(Records from a data source)

◆ ◆ ◆ ◆ ◆

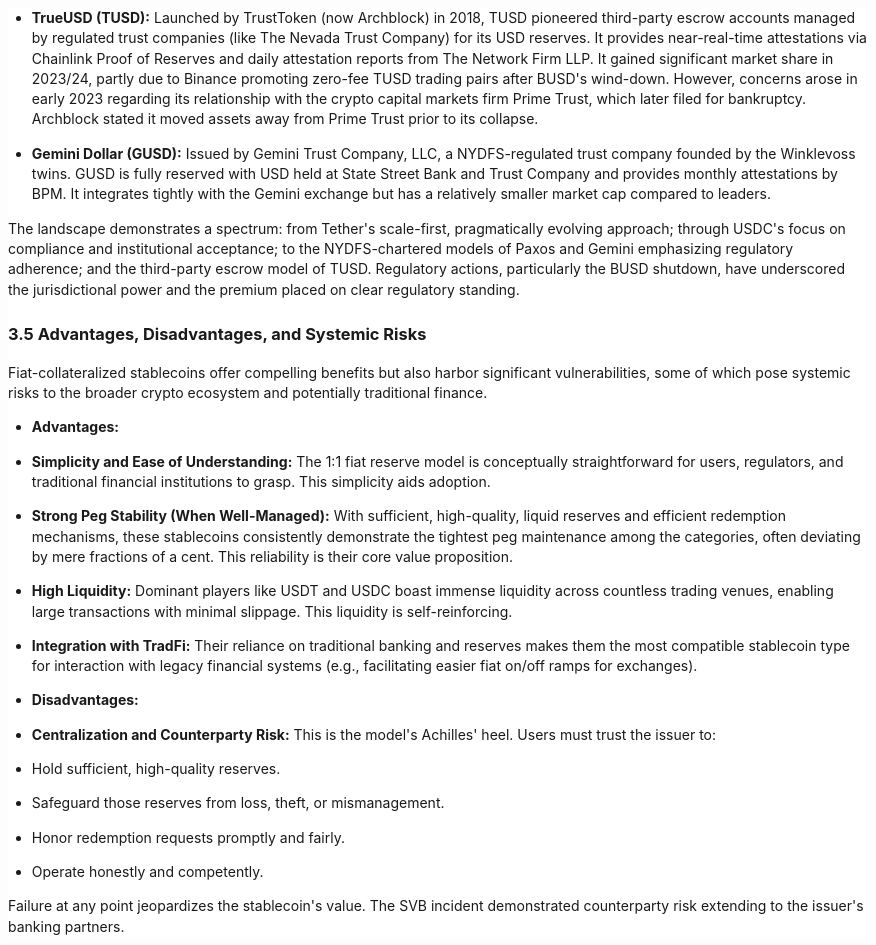 *   **TrueUSD (TUSD):** Launched by TrustToken (now Archblock) in 2018, TUSD pioneered third-party escrow accounts managed by regulated trust companies (like The Nevada Trust Company) for its USD reserves. It provides near-real-time attestations via Chainlink Proof of Reserves and daily attestation reports from The Network Firm LLP. It gained significant market share in 2023/24, partly due to Binance promoting zero-fee TUSD trading pairs after BUSD's wind-down. However, concerns arose in early 2023 regarding its relationship with the crypto capital markets firm Prime Trust, which later filed for bankruptcy. Archblock stated it moved assets away from Prime Trust prior to its collapse.

*   **Gemini Dollar (GUSD):** Issued by Gemini Trust Company, LLC, a NYDFS-regulated trust company founded by the Winklevoss twins. GUSD is fully reserved with USD held at State Street Bank and Trust Company and provides monthly attestations by BPM. It integrates tightly with the Gemini exchange but has a relatively smaller market cap compared to leaders.

The landscape demonstrates a spectrum: from Tether's scale-first, pragmatically evolving approach; through USDC's focus on compliance and institutional acceptance; to the NYDFS-chartered models of Paxos and Gemini emphasizing regulatory adherence; and the third-party escrow model of TUSD. Regulatory actions, particularly the BUSD shutdown, have underscored the jurisdictional power and the premium placed on clear regulatory standing.

### 3.5 Advantages, Disadvantages, and Systemic Risks

Fiat-collateralized stablecoins offer compelling benefits but also harbor significant vulnerabilities, some of which pose systemic risks to the broader crypto ecosystem and potentially traditional finance.

*   **Advantages:**

*   **Simplicity and Ease of Understanding:** The 1:1 fiat reserve model is conceptually straightforward for users, regulators, and traditional financial institutions to grasp. This simplicity aids adoption.

*   **Strong Peg Stability (When Well-Managed):** With sufficient, high-quality, liquid reserves and efficient redemption mechanisms, these stablecoins consistently demonstrate the tightest peg maintenance among the categories, often deviating by mere fractions of a cent. This reliability is their core value proposition.

*   **High Liquidity:** Dominant players like USDT and USDC boast immense liquidity across countless trading venues, enabling large transactions with minimal slippage. This liquidity is self-reinforcing.

*   **Integration with TradFi:** Their reliance on traditional banking and reserves makes them the most compatible stablecoin type for interaction with legacy financial systems (e.g., facilitating easier fiat on/off ramps for exchanges).

*   **Disadvantages:**

*   **Centralization and Counterparty Risk:** This is the model's Achilles' heel. Users must trust the issuer to:

*   Hold sufficient, high-quality reserves.

*   Safeguard those reserves from loss, theft, or mismanagement.

*   Honor redemption requests promptly and fairly.

*   Operate honestly and competently.

Failure at any point jeopardizes the stablecoin's value. The SVB incident demonstrated counterparty risk extending to the issuer's banking partners.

◆ ◆ ◆ ◆ ◆

Prompt >> Check each line of the data above for the word "issuer" and say how many lines have it. Give the number alone.

Task output >> 2